Thanks for the patch. Overall, a very encouraging patch given the complexity of this jira. Some comments:
From previous reviews:
Were 4.1 and 4.2 addressed in the patch? I still see CUR and reassignedReplicas.
For 4.4, I think highWatermarkUpdateTime can be used as described in 15.2 below.
For 6, I meant that all local variable names should also be prefixed with follower.
New review comments:
11.1 handleFetchRequest(): if the leader of one partition is not on this broker, we reject the whole request. Ideally, we should just send the error code for that partition in the response and fulfill the rest of the request.
11.2 handleFetchRequest() and readMessageSets(): If the leader is not on this broker, we should probably return a new type of error like NotLeaderException, instead of using InvalidPartionException or throwing IllegalStateException.

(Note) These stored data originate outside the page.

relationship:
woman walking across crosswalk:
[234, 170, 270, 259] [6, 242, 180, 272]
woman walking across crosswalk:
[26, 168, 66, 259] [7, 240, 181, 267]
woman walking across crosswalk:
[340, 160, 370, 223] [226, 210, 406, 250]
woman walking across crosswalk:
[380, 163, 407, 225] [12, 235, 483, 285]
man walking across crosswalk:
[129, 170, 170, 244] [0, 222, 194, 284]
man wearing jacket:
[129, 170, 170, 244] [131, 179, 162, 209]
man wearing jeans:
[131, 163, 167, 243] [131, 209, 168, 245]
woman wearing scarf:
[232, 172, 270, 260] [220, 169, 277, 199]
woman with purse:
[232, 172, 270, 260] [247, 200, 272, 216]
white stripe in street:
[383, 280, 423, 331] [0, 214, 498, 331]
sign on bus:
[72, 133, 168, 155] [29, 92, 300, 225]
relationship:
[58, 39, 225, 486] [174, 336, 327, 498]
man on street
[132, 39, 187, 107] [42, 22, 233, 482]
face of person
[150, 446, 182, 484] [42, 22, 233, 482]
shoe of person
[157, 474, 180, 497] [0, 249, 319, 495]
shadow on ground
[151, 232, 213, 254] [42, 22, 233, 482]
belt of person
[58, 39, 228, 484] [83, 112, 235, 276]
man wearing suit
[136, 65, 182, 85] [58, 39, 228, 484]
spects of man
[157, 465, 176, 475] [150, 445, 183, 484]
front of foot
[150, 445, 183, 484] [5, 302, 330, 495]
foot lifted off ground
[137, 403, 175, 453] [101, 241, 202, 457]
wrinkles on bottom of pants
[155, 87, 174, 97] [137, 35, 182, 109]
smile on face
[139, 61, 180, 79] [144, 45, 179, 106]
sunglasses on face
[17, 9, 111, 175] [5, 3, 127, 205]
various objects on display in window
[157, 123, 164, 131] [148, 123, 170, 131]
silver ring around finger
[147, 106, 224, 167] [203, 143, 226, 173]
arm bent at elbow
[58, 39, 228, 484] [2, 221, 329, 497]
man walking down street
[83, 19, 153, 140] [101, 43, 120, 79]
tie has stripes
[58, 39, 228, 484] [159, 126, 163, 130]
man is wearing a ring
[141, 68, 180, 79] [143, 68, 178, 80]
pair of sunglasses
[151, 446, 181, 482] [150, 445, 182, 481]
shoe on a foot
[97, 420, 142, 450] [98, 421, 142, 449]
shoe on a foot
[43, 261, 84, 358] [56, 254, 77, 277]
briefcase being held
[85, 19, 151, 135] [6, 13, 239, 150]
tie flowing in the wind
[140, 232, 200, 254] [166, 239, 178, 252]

11.3 readMessageSets(): add a comment of what -1 means for replicaId
12.1 remove unused imports
12.2 maybeIncrementLeaderHW(): if(newHw < oldHw) should be if(newHw > oldHw)
12.3 We will need to either synchronize the methods in this class or use ConcurrentHashMap for allReplicas since allReplicas can be read and updated concurrently.
13.1 hw(): to be consistent, we should probably throw IllegalStateException, instead of InvalidPartitionException.
14.1 There are a couple of TODOs. Will they be addressed in this jira or separate jiras?
15.1 It seems that when the time expires, we always update the ISR. We should only update ISR if it actually shrinks.
15.2 Currently, we take a replica out of ISR if its LEO is less than leaderHW after keepInSync time. We probably should use the following condition:
leaderHW - r.leo > keepInSyncBytes || currentTime - r.highWatermarkUpdateTime > keepInSyncTime
The first condition handles a slow follower and the second condition handles a stuck follower.
15.3 I think we can potentially get rid of the inner while loop by putting all the logic when time expires in a if statement and the awaitUtil part in the else clause of the if statement.
15.4 Also, instead of using a priority queue and keep adding and deleting partitions into the queue, would it be simpler to have the thread just check the isInsyncCondition for each partition every keepInSyncTime?
16. LogDisk: recoverUptoLastCheckpointedHW():
16.1 The second condition in
segments.view.find(segment => lastKnownHW >= segment.start && lastKnownHW < segment.size)
seems incorrect. It seems that you want to use "lastKnownHW < segment.messageSet.getEndOffset"
16.2 The files of all deleted segments should be deleted like that in LogManager.cleanupExpiredSegments().
17.1 There is no need to keep testEmptyLogs(), since we have a test that covers fetching from a non-existing topic using SimpleConsumer.
18.1 testConsumerNotExistTopic(): we probably shouldn't create the topic in this case.
19.1 testZKSendToNewTopic(): Which should fix the comment that says "Available partition ids should be 0, 1, 2 and 3" since there is only 1 partition created.
20.1 Since the test is already using in-memory log, we can remove TODO in testReplicaFetcherThread().
20.2 testReplicaFetcherThreadI(): Instead of sleeping and then checking log.get.getLogEndOffset, could we create a utility method that keeps checking until LEO reaches certain value up to a certain max wait time? Maybe we should make a more general util that waits up to a certain amount of time until a condition is satisfied.